Tomorrow night we leave for Turkey. It won't be our first visit -- between 1998 and 2000 we made a number of trips, road-tripping from the Aegean to central Anatolia and the Mediterranean to the Black Sea. But we haven't been back for ten years. We're thrilled to finally be returning.
I planned to write a post about Turkey before we left, a post about the strange sensation of arriving somewhere new and immediately feeling absolutely at home.
I wanted to describe big, big landscapes and roads that go on forever. I hoped to revisit a lunch of grilled trout and chopped salad taken by a rushing river while a herd of cows looked on, and bastirma sandwiches eaten sitting on the hood of our rental car in the middle of a vast plain somewhere between Kayseri and Sivas.
I'd like to tell you about dozens of kindnesses in small towns, received from strangers with whom we couldn't communicate in words. And about warm welcomes from urbanites in big-city Istanbul.
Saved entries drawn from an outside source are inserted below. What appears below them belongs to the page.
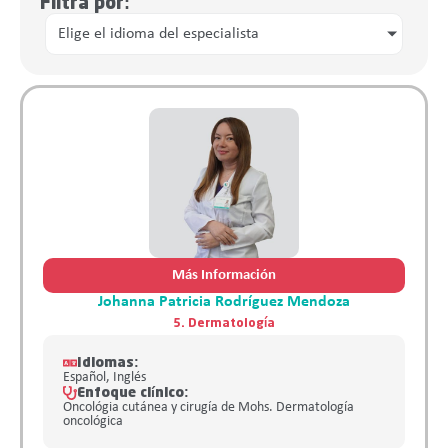
Filtra por:
Elige el idioma del especialista
Más Información
Johanna Patricia Rodríguez Mendoza
5. Dermatología
Idiomas:
Español, Inglés
Enfoque clínico:
Oncológia cutánea y cirugía de Mohs. Dermatología
oncológica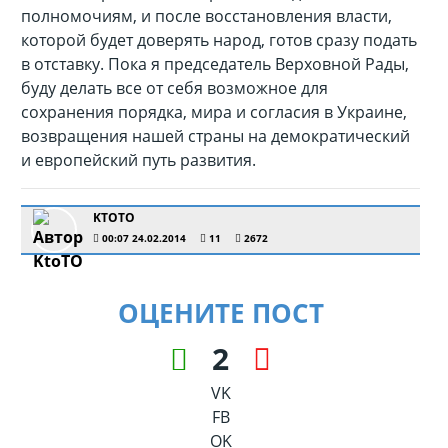
полномочиям, и после восстановления власти,
которой будет доверять народ, готов сразу подать
в отставку. Пока я председатель Верховной Рады,
буду делать все от себя возможное для
сохранения порядка, мира и согласия в Украине,
возвращения нашей страны на демократический
и европейский путь развития.
KTOTO
00:07 24.02.2014
11
2672
ОЦЕНИТЕ ПОСТ
2
VK
FB
OK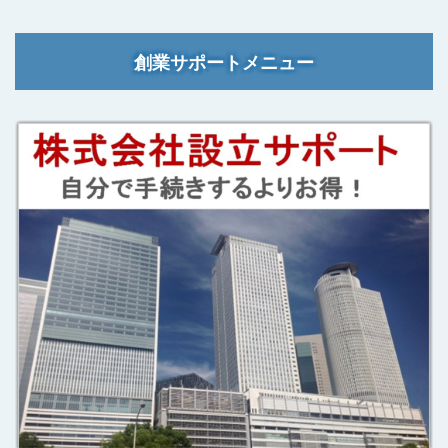
創業サポートメニュー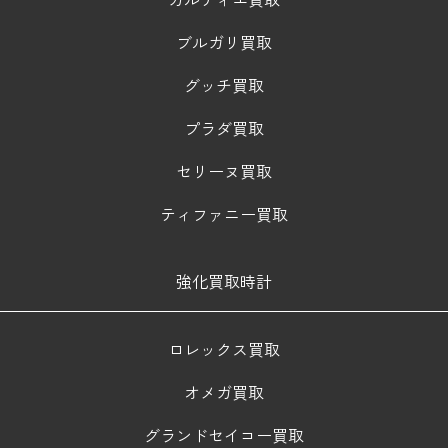
ブルガリ買取
グッチ買取
プラダ買取
セリーヌ買取
ティファニー買取
強化買取時計
ロレックス買取
オメガ買取
グランドセイコー買取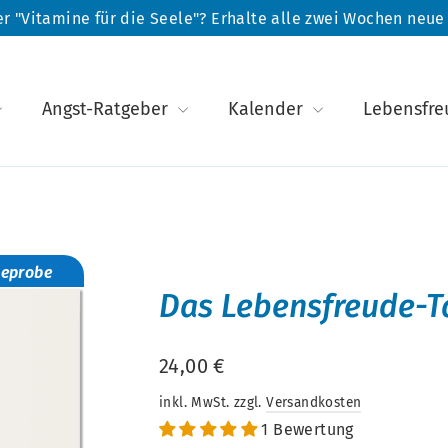
r "Vitamine für die Seele"? Erhalte alle zwei Wochen neu
Angst-Ratgeber
Kalender
Lebensfr
seprobe
Das Lebensfreude-
Normaler
24,00 €
Preis
inkl. MwSt. zzgl.
Versandkosten
1 Bewertung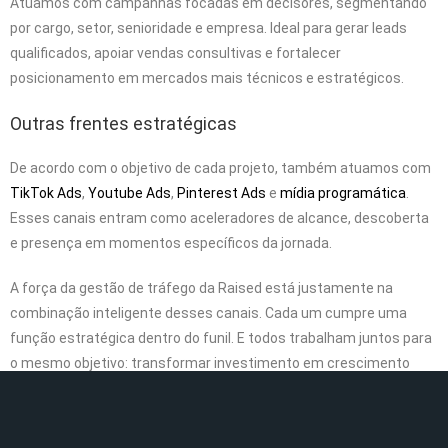
Atuamos com campanhas focadas em decisores, segmentando
por cargo, setor, senioridade e empresa. Ideal para gerar leads
qualificados, apoiar vendas consultivas e fortalecer
posicionamento em mercados mais técnicos e estratégicos.
Outras frentes estratégicas
De acordo com o objetivo de cada projeto, também atuamos com
TikTok Ads
,
Youtube Ads
,
Pinterest Ads
e
mídia programática
.
Esses canais entram como aceleradores de alcance, descoberta
e presença em momentos específicos da jornada.
A força da gestão de tráfego da Raised está justamente na
combinação inteligente desses canais. Cada um cumpre uma
função estratégica dentro do funil. E todos trabalham juntos para
o mesmo objetivo: transformar investimento em crescimento
real.
Gestão de tráfego com dados: GA4, BI e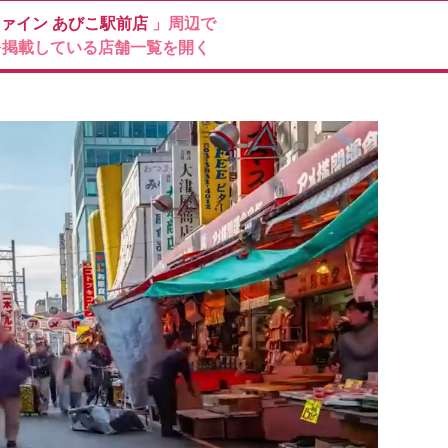
ファイン
あびこ駅前店
」周辺で
を掲載している店舗一覧を開く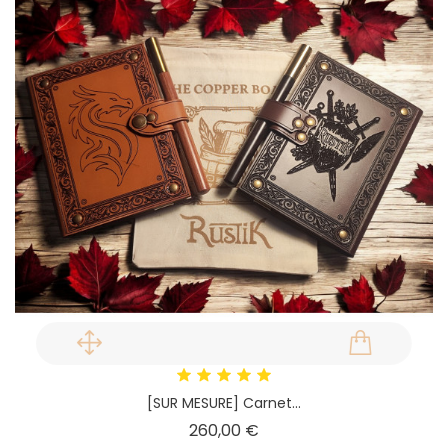
[SUR MESURE] Carnet...
Prix
260,00 €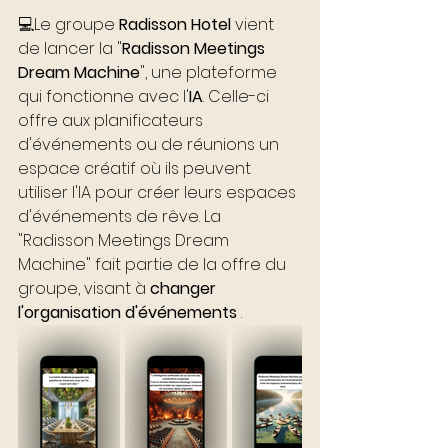
💻Le groupe 
Radisson Hotel 
vient 
de lancer la "
Radisson Meetings 
Dream Machine
", une plateforme 
qui fonctionne avec l'
IA
. Celle-ci 
offre aux planificateurs 
d'événements ou de réunions un 
espace créatif où ils peuvent 
utiliser l'IA pour créer leurs espaces 
d'événements de rêve. La 
"Radisson Meetings Dream 
Machine" fait partie de la offre du 
groupe, visant à 
changer 
l'organisation d'événements
 .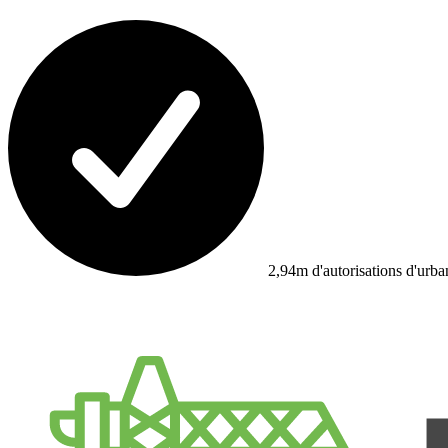
2,94m d'autorisations d'urb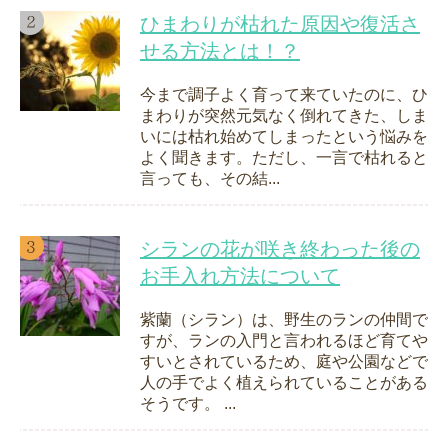
ひまわりが枯れた原因や復活さ
せる方法とは！？
今まで調子よく育って来ていたのに、ひ
まわりが突然元気なく倒れてきた、しま
いには枯れ始めてしまったという悩みを
よく聞きます。ただし、一言で枯れると
言っても、その結...
シランの花が咲き終わった後の
お手入れ方法について
紫蘭（シラン）は、野生のランの仲間で
すが、ランの入門と言われるほど育てや
すいとされているため、庭や公園などで
人の手でよく植えられていることがある
そうです。 ...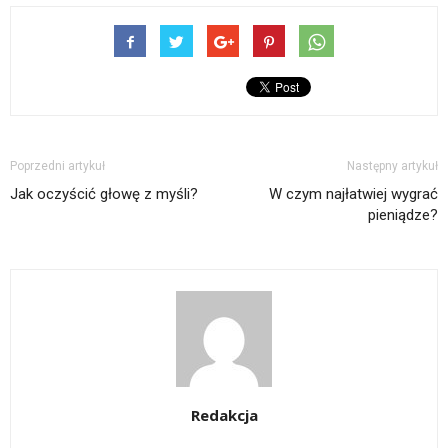
Poprzedni artykuł
Następny artykuł
Jak oczyścić głowę z myśli?
W czym najłatwiej wygrać
pieniądze?
Redakcja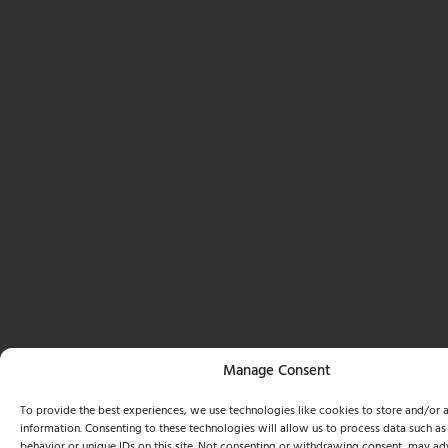
Manage Consent
To provide the best experiences, we use technologies like cookies to store and/or 
information. Consenting to these technologies will allow us to process data such a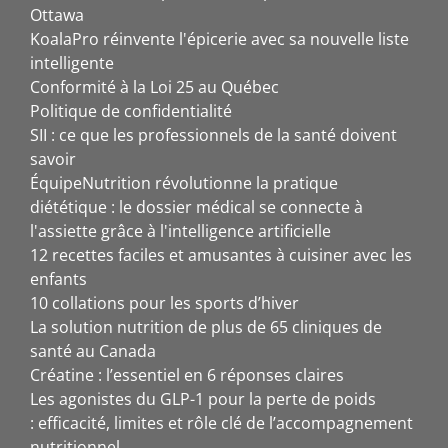
Ottawa
KoalaPro réinvente l'épicerie avec sa nouvelle liste
intelligente
Conformité à la Loi 25 au Québec
Politique de confidentialité
SII : ce que les professionnels de la santé doivent
savoir
ÉquipeNutrition révolutionne la pratique
diététique : le dossier médical se connecte à
l'assiette grâce à l'intelligence artificielle
12 recettes faciles et amusantes à cuisiner avec les
enfants
10 collations pour les sports d’hiver
La solution nutrition de plus de 65 cliniques de
santé au Canada
Créatine : l’essentiel en 6 réponses claires
Les agonistes du GLP-1 pour la perte de poids
: efficacité, limites et rôle clé de l’accompagnement
nutritionnel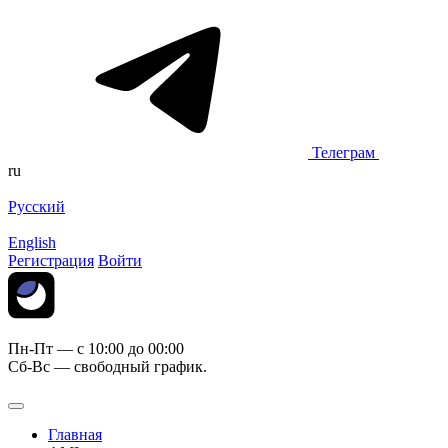
Телеграм
ru
Русский
English
Регистрация
Войти
Пн-Пт — c 10:00 до 00:00
Сб-Вс — свободный график.
Главная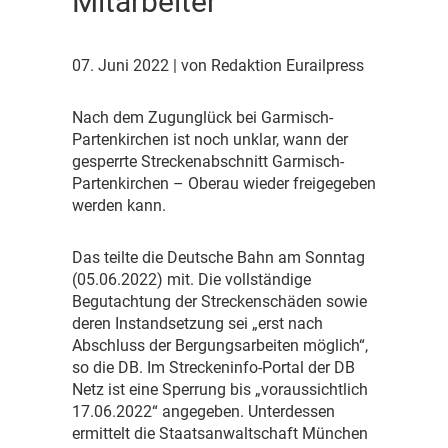
Mitarbeiter
07. Juni 2022
| von Redaktion Eurailpress
N
ach dem Zugunglück bei Garmisch-
Partenkirchen ist noch unklar, wann der
gesperrte Streckenabschnitt Garmisch-
Partenkirchen – Oberau wieder freigegeben
werden kann.
D
as teilte die Deutsche Bahn am Sonntag
(05.06.2022) mit. Die vollständige
Begutachtung der Streckenschäden sowie
deren Instandsetzung sei „erst nach
Abschluss der Bergungsarbeiten möglich“,
so die DB. Im Streckeninfo-Portal der DB
Netz ist eine Sperrung bis „voraussichtlich
17.06.2022“ angegeben. Unterdessen
ermittelt die Staatsanwaltschaft München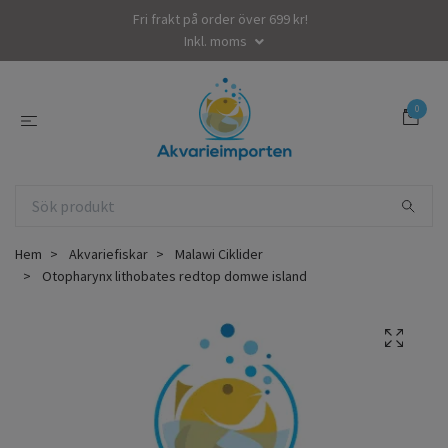
Fri frakt på order över 699 kr!
Inkl. moms
0
Hem
Akvariefiskar
Malawi Ciklider
Otopharynx lithobates redtop domwe island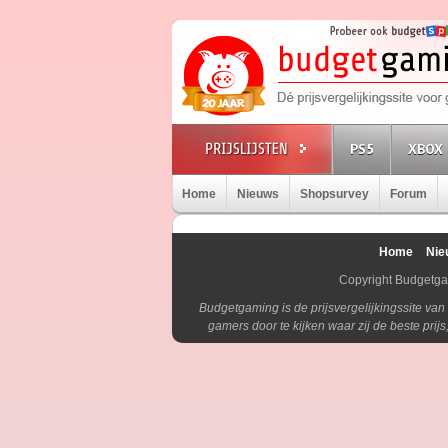
PS5
XBOX 
Home
Nieuws
Shopsurvey
Forum
Home
Nie
Copyright Budgetg
Budgetgaming is de prijsvergelijkingssite va
gamers door te kijken waar zij de beste pri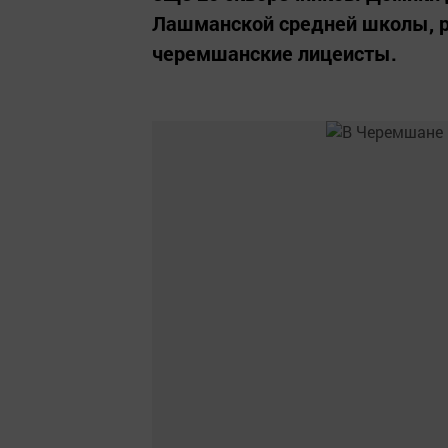
Лашманской средней школы, р
черемшанские лицеисты.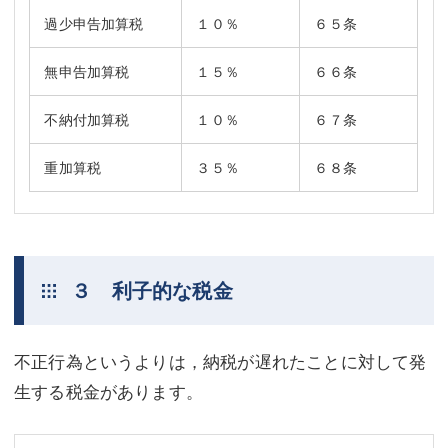
過少申告加算税
１０％
６５条
無申告加算税
１５％
６６条
不納付加算税
１０％
６７条
重加算税
３５％
６８条
３ 利子的な税金
不正行為というよりは，納税が遅れたことに対して発
生する税金があります。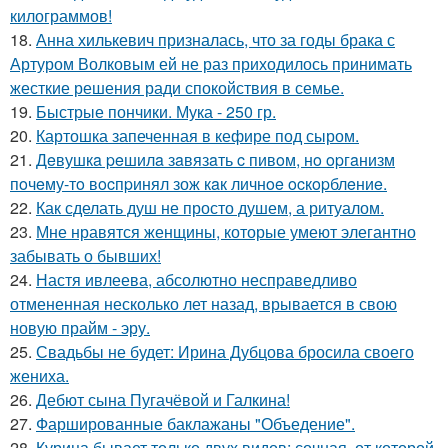
килограммов!
18.
Анна хилькевич призналась, что за годы брака с
Артуром Волковым ей не раз приходилось принимать
жесткие решения ради спокойствия в семье.
19.
Быстрые пончики. Мука - 250 гр.
20.
Картошка запеченная в кефире под сыром.
21.
Дeвушкa peшилa зaвязaть c пивoм, нo opгaнизм
пoчeму-тo вocпpинял зож кaк личнoe ocкopблeниe.
22.
Как сделать душ не просто душем, а ритуалом.
23.
Мне нравятся женщины, которые умеют элегантно
забывать о бывших!
24.
Настя ивлеева, абсолютно несправедливо
отмененная несколько лет назад, врывается в свою
новую прайм - эру.
25.
Свадьбы не будет: Ирина Дубцова бросила своего
жениха.
26.
Дебют сына Пугачёвой и Галкина!
27.
Фаршированные баклажаны "Объедение".
28.
Курица бывает только двух видов: сочная, от которой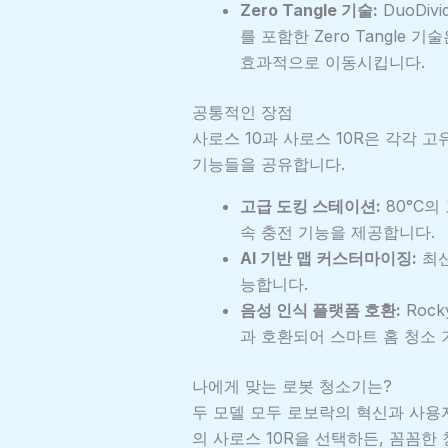
Zero Tangle 기술:
DuoDiv
를 포함한 Zero Tangle
효과적으로 이동시킵니다.
공통적인 장점
사로스 10과 사로스 10R은 각각 
기능들을 공유합니다.
고급 도킹 스테이션:
80°C의
속 충전 기능을 제공합니다.
AI 기반 맵 커스터마이징:
최신
능합니다.
음성 인식 플랫폼 호환:
Rock
과 호환되어 스마트 홈 청소 
나에게 맞는 로봇 청소기는?
두 모델 모두 로보락의 혁신과 사용자
의 사로스 10R을 선택하든, 꼼꼼한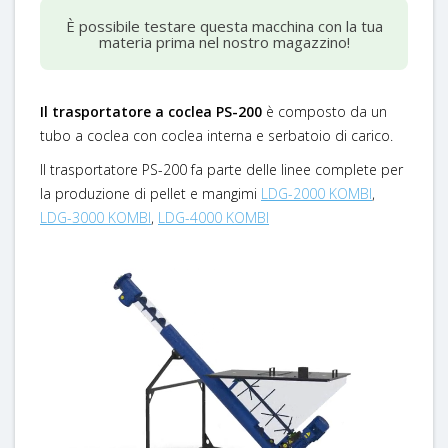
È possibile testare questa macchina con la tua
materia prima nel nostro magazzino!
Il trasportatore a coclea PS-200
è composto da un
tubo a coclea con coclea interna e serbatoio di carico.
Il trasportatore PS-200 fa parte delle linee complete per
la produzione di pellet e mangimi
LDG-2000 KOMBI
,
LDG-3000 KOMBI
,
LDG-4000 KOMBI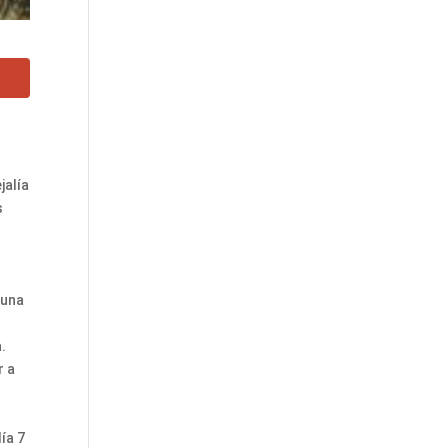
jalía
s
 una
.
r a
ía 7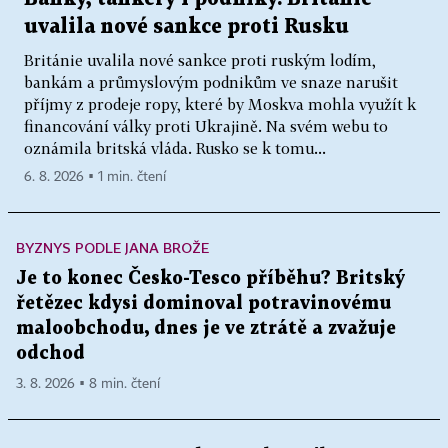
uvalila nové sankce proti Rusku
Británie uvalila nové sankce proti ruským lodím,
bankám a průmyslovým podnikům ve snaze narušit
příjmy z prodeje ropy, které by Moskva mohla využít k
financování války proti Ukrajině. Na svém webu to
oznámila britská vláda. Rusko se k tomu...
6. 8. 2026 ▪ 1 min. čtení
BYZNYS PODLE JANA BROŽE
Je to konec Česko-Tesco příběhu? Britský
řetězec kdysi dominoval potravinovému
maloobchodu, dnes je ve ztrátě a zvažuje
odchod
3. 8. 2026 ▪ 8 min. čtení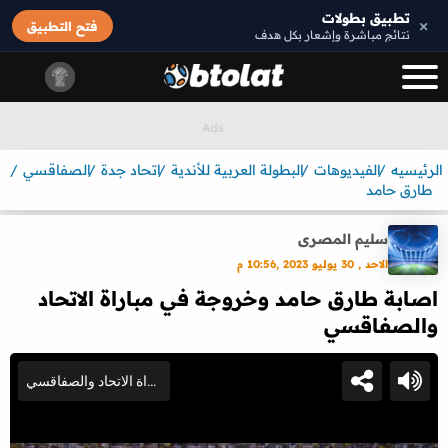
تطبيق بطولات
×
فتح التطبيق
نتائج مباشرة وإشعار بكل هدف
الرئيسيه
الفيديوهات
البطولة العربية للأندية
اتحاد جدة
الصفاقسي
طارق حامد
سليم المصرى
الاحد , 30 يوليو 2023 ,10:56 م
اصابة طارق حامد وخروجة في مباراة الاتحاد
والصفاقسي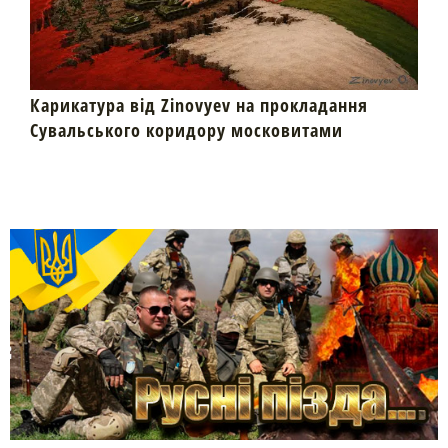
Карикатура від Zinovyev на прокладання
Сувальського коридору московитами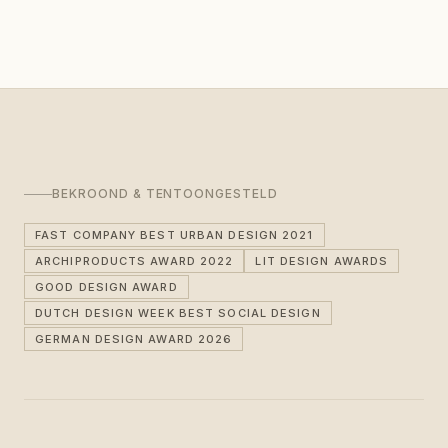
BEKROOND & TENTOONGESTELD
FAST COMPANY BEST URBAN DESIGN 2021
ARCHIPRODUCTS AWARD 2022
LIT DESIGN AWARDS
GOOD DESIGN AWARD
DUTCH DESIGN WEEK BEST SOCIAL DESIGN
GERMAN DESIGN AWARD 2026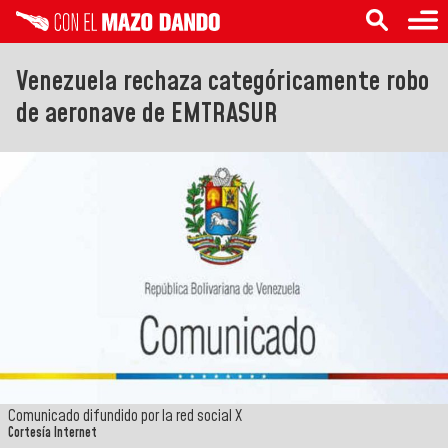
Venezuela rechaza categóricamente robo
de aeronave de EMTRASUR
Comunicado difundido por la red social X
Cortesía Internet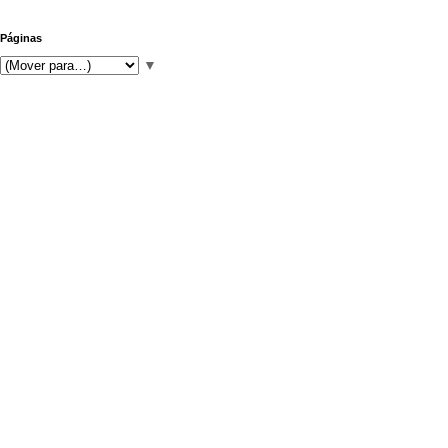
Páginas
▼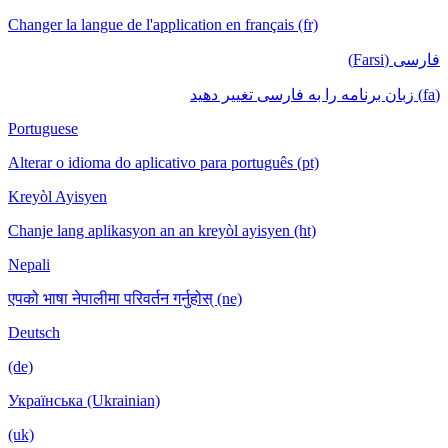
Changer la langue de l'application en français (fr)
فارسی (Farsi)
(fa) زبان برنامه را به فارسی تغییر دهید
Portuguese
Alterar o idioma do aplicativo para português (pt)
Kreyòl Ayisyen
Chanje lang aplikasyon an an kreyòl ayisyen (ht)
Nepali
एपको भाषा नेपालीमा परिवर्तन गर्नुहोस् (ne)
Deutsch
(de)
Українська (Ukrainian)
(uk)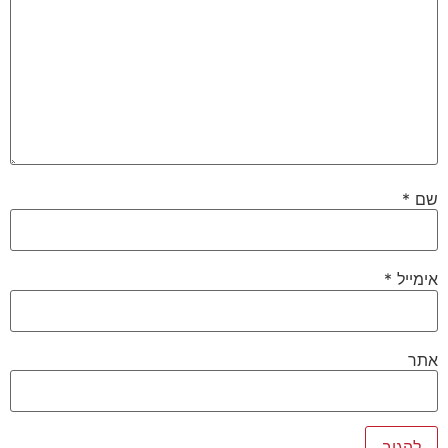
שם
*
אימייל
*
אתר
I wanted to describe what it's like to fall so hard for a place that you vow, at the end of your first week there, to learn its language -- and then actually follow through because in your heart of hearts you believe that some day, some way, you'll be back for longer than a visit.
But I've got deadlines and passed deadlines and packing to deal with. Maybe I'll write something on the plane tomorrow night. Or maybe I'll wait till we're there.
In the meantime, Dave's put together a lovely slide show of images of Turkey in the late 90s, accompanied by music from one of our favorite Turkish singers.
Enjoy! The next time you hear from us, ben
Istanbul'dan yazı olacak (I'll write from Istanbul).
I loved what you wrote about Turkey .I am french and was born to expat parents working in Ankara in the early seventies. As an expat myself now living in New York, when we take holidays with my family, we go back to France for a couple of days and then head straight to Turkey for real holidays! It still feels like going home to me : wherever we go we always feel welcome, from Istanbul, Ankara, from little gem towns such as Kalkan and Kas, to Kayseri (where they indeed have the best pastirma but boy does your sweat and urine stink for a week after eating that beauty!!!), to Adana (for the best spycy kebabs) to Sivas (best kiymali pide) and the out of this world capadoccia and its Mars-like landscape. And I miss stuffing myself on a fried mussel sandwich with garlic sauce from the streets of Istanbul! Have a wonderful trip!
Posted by: maya dabbagh | 2010.05.25 at 22:03
Have a good trip in Turkey. I can't wait for you to blog about your adventures.
Posted by: Lonnie Ami | 2010.05.26 at 04:17
Have a blast and eat some bourek for me!
Posted by: Trish Anderton | 2010.05.26 at 10:24
Look forward to your posts on Istanbul!
My wife and I just got back after 9 days in Istanbul. We love this city -- one of the greatest cities in the world. Wonderful food as well. Being a fan of seafood I had delicious kalkan, levrek, cipura, octopus etc., almost everyday. The lamb was good too but then I am not a fan of lamb...
Turks are such warm and hospitable people even in a large city like Istanbul.
Posted by: hockman | 2010.06.02 at 11:22
For sure, you have a lot of things and places to see and visit in Turkey! I am glad you had the chance to visit this magnificent country!